Your asset can go up in two ways. Either generate more income, or via capital gain. To generate more gain someone has to borrow more than you to buy it (on average). The problem is that this debt mostly is to buy established properties which does nothing for our quality of life but raises our debt level. It generates an initial benefit but the credit ends up being inflationary in the end anyway. Like a junkie we keep needing more and more.
You can't separate asset values for the bedrock of the economy with the nations debt levels especially if most debt is related to housing. They are a function of each other - i.e as debt in the economy falls so does housing and are not independent. If housing debt ever falls in Australia I'm sure housing will follow faster. But of course I'm starting to be in the housing bull camp atm as i see people finding ever more ways to borrow more for a house.

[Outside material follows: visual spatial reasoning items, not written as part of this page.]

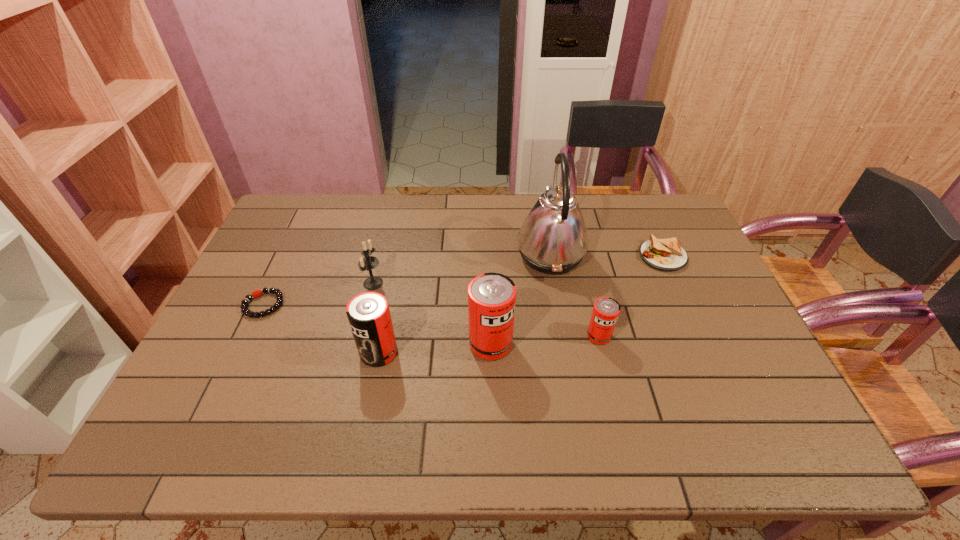
Locate an element on the screen. The image size is (960, 540). vacant point located 0.070m on the back of the second shortest can is located at coordinates (386, 318).

You are a GUI agent. You are given a task and a screenshot of the screen. Output one action in this format:
    pyautogui.click(x=<x>, y=<y>)
    Task: Click on the vacant space located 0.210m on the right of the second can from left to right
    
    Given the screenshot: What is the action you would take?
    pyautogui.click(x=594, y=344)

Locate an element on the screen. The height and width of the screenshot is (540, 960). vacant space located 0.230m on the left of the rightmost can is located at coordinates (499, 336).

In order to click on free space located 0.160m from the spout of the tallest object in this screenshot , I will do `click(465, 254)`.

Locate an element on the screen. This screenshot has width=960, height=540. vacant space located from the spout of the tallest object is located at coordinates (471, 254).

Find the location of `free point located 0.400m from the spout of the tallest object`. free point located 0.400m from the spout of the tallest object is located at coordinates (389, 254).

Find the location of `vacant space located 0.190m on the front of the shortest object`. vacant space located 0.190m on the front of the shortest object is located at coordinates (227, 380).

This screenshot has height=540, width=960. In order to click on vacant area situated 0.070m on the front of the rightmost object in this screenshot , I will do `click(677, 289)`.

The width and height of the screenshot is (960, 540). I want to click on blank area located 0.140m on the left of the candle holder, so click(x=315, y=284).

Locate an element on the screen. The height and width of the screenshot is (540, 960). object that is positioned at the far edge is located at coordinates (553, 239).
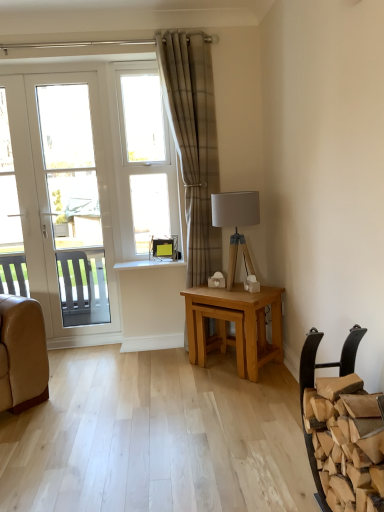
Locate an element on the screen. This screenshot has width=384, height=512. vacant space in front of light oak wooden table at center is located at coordinates (230, 395).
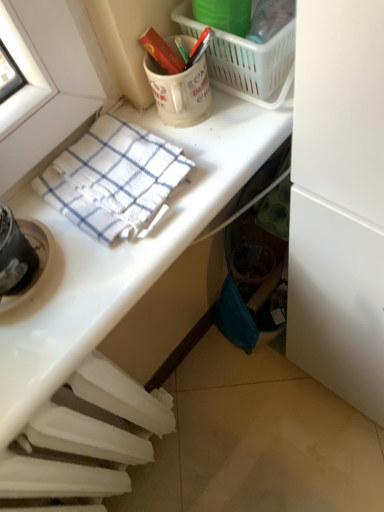
Where is `vacant region in front of white checkered towel at upper left`? vacant region in front of white checkered towel at upper left is located at coordinates (101, 287).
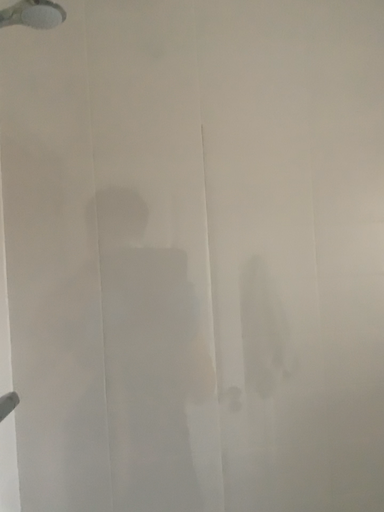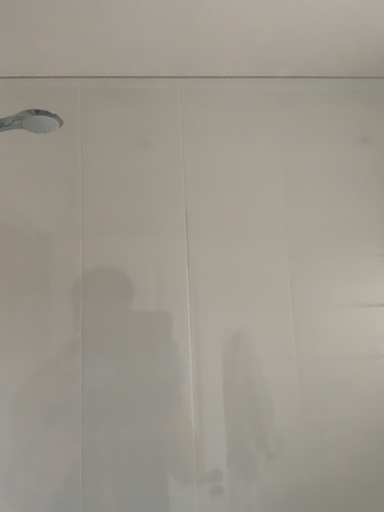
Question: How did the camera likely rotate when shooting the video?

Choices:
 (A) rotated upward
 (B) rotated downward

Answer: (A)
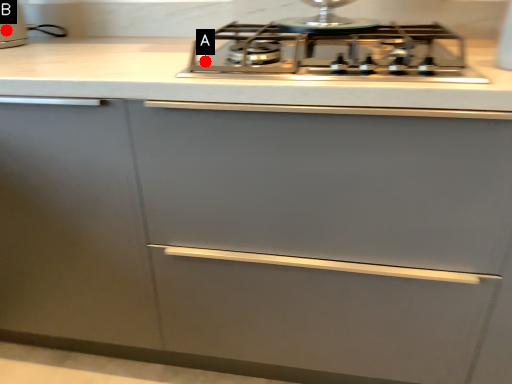
Question: Two points are circled on the image, labeled by A and B beside each circle. Which point is farther from the camera taking this photo?

Choices:
 (A) A is further
 (B) B is further

Answer: (B)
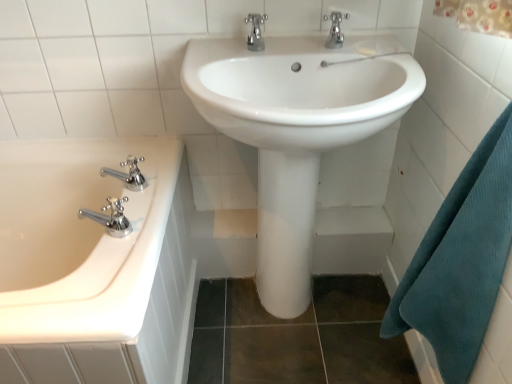
Identify the location of spots to the right of chrome metallic faucet at upper center, the first tap in the top-to-bottom sequence. (370, 49).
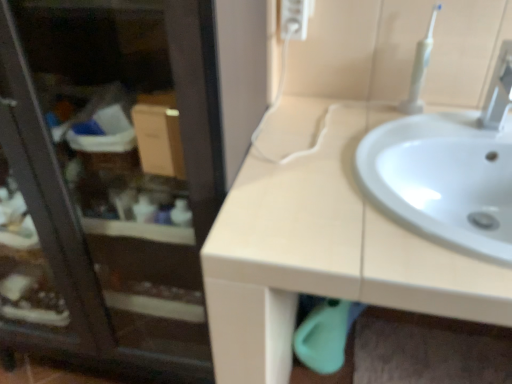
I want to click on unoccupied area in front of white plastic toothbrush at upper right, so click(421, 129).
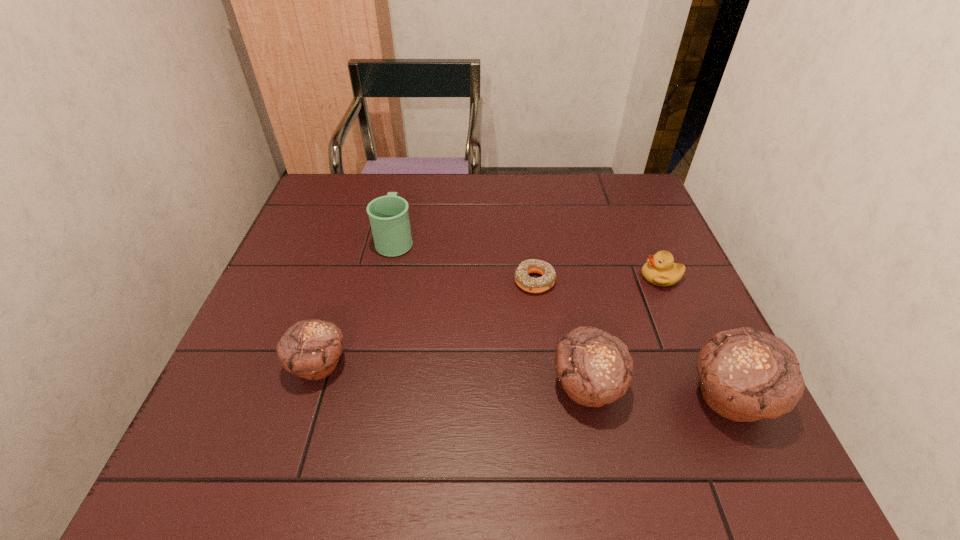
If the aim is uniform spacing by inserting an additional muffin among them, please point to a vacant space for this new muffin. Please provide its 2D coordinates. Your answer should be formatted as a tuple, i.e. [(x, y)], where the tuple contains the x and y coordinates of a point satisfying the conditions above.

[(450, 375)]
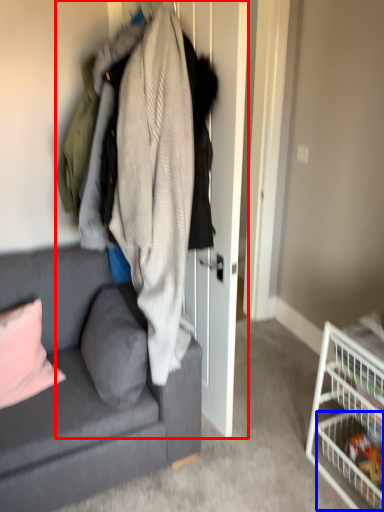
Question: Which object appears closest to the camera in this image, closet (highlighted by a red box) or shelf (highlighted by a blue box)?

Choices:
 (A) closet
 (B) shelf

Answer: (A)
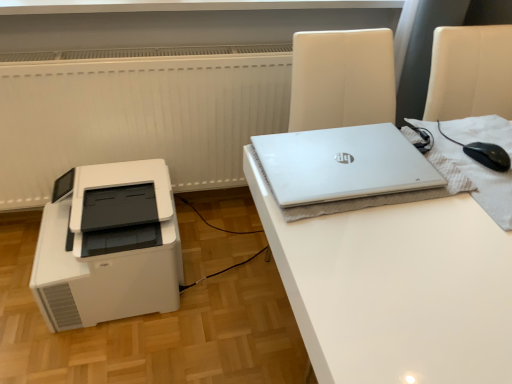
Question: Would you say white plastic printer at lower left is outside silver metallic laptop at upper right?

Choices:
 (A) yes
 (B) no

Answer: (A)

Question: Does white plastic printer at lower left have a larger size compared to silver metallic laptop at upper right?

Choices:
 (A) yes
 (B) no

Answer: (A)

Question: Is white plastic printer at lower left turned away from silver metallic laptop at upper right?

Choices:
 (A) no
 (B) yes

Answer: (A)

Question: Is white plastic printer at lower left far away from silver metallic laptop at upper right?

Choices:
 (A) no
 (B) yes

Answer: (A)

Question: From a real-world perspective, does white plastic printer at lower left sit lower than silver metallic laptop at upper right?

Choices:
 (A) yes
 (B) no

Answer: (A)

Question: Does white plastic printer at lower left have a lesser width compared to silver metallic laptop at upper right?

Choices:
 (A) yes
 (B) no

Answer: (B)

Question: Can you confirm if black matte mouse at right is wider than white glossy desk at upper right?

Choices:
 (A) yes
 (B) no

Answer: (B)

Question: Could you tell me if black matte mouse at right is turned towards white glossy desk at upper right?

Choices:
 (A) yes
 (B) no

Answer: (B)

Question: Is black matte mouse at right located outside white glossy desk at upper right?

Choices:
 (A) no
 (B) yes

Answer: (A)

Question: Is black matte mouse at right thinner than white glossy desk at upper right?

Choices:
 (A) no
 (B) yes

Answer: (B)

Therefore the growth in credit is primarily a reflection of the demand from private individuals, + of course the fact that a low inflation/low interest rate environment globally has made the money/credit easier to come by for more people perhaps than in past times. This could be seen a sign of increased prosperity, household income and job security etc, which are all positive things.
Australia’s credit growth is still falling
September 29th, 2009
Marc Faber once said that for an economy that is addicted to debt, all it needs to tip it into a recession is for credit growth to slow down- no contraction of credit is required. Also, as Professor Steve Keen explained, at this stage of the debt cycle, the aggregate spending in the economy is made up of income plus change in debt. In the absence of income growth, a slowdown in credit growth implies declining aggregate spending by the private sector.
Now, let’s take a look at Australia’s year-on-year credit growth (up till July 2009):
Year-on-year credit growth in Australia (July 2009)
It’s now the government doing a bigger and bigger share of the spending.
Temjin said:The question remain is, HOW DO YOU force the private sector to borrow again? Do you point a gun at their head and say, BORROW FROM THE BANK NOW OR ELSE GO TO JAIL? Give them incentives like lowering interest rates? Give them tax credits? But what if the private sector is still reluctant to borrow?
That is the big question! Low interest rates, tax rebates, investment allowances and so are the regular tools used. Like I said earlier, you cannot force them, government/central banks can only pull levers that attempt to influence the behaviour of individuals and businesses.
Beej
Temjin,
I think you will find that businesses do want to borrow but the banks are unwilling to do so, credit rationing.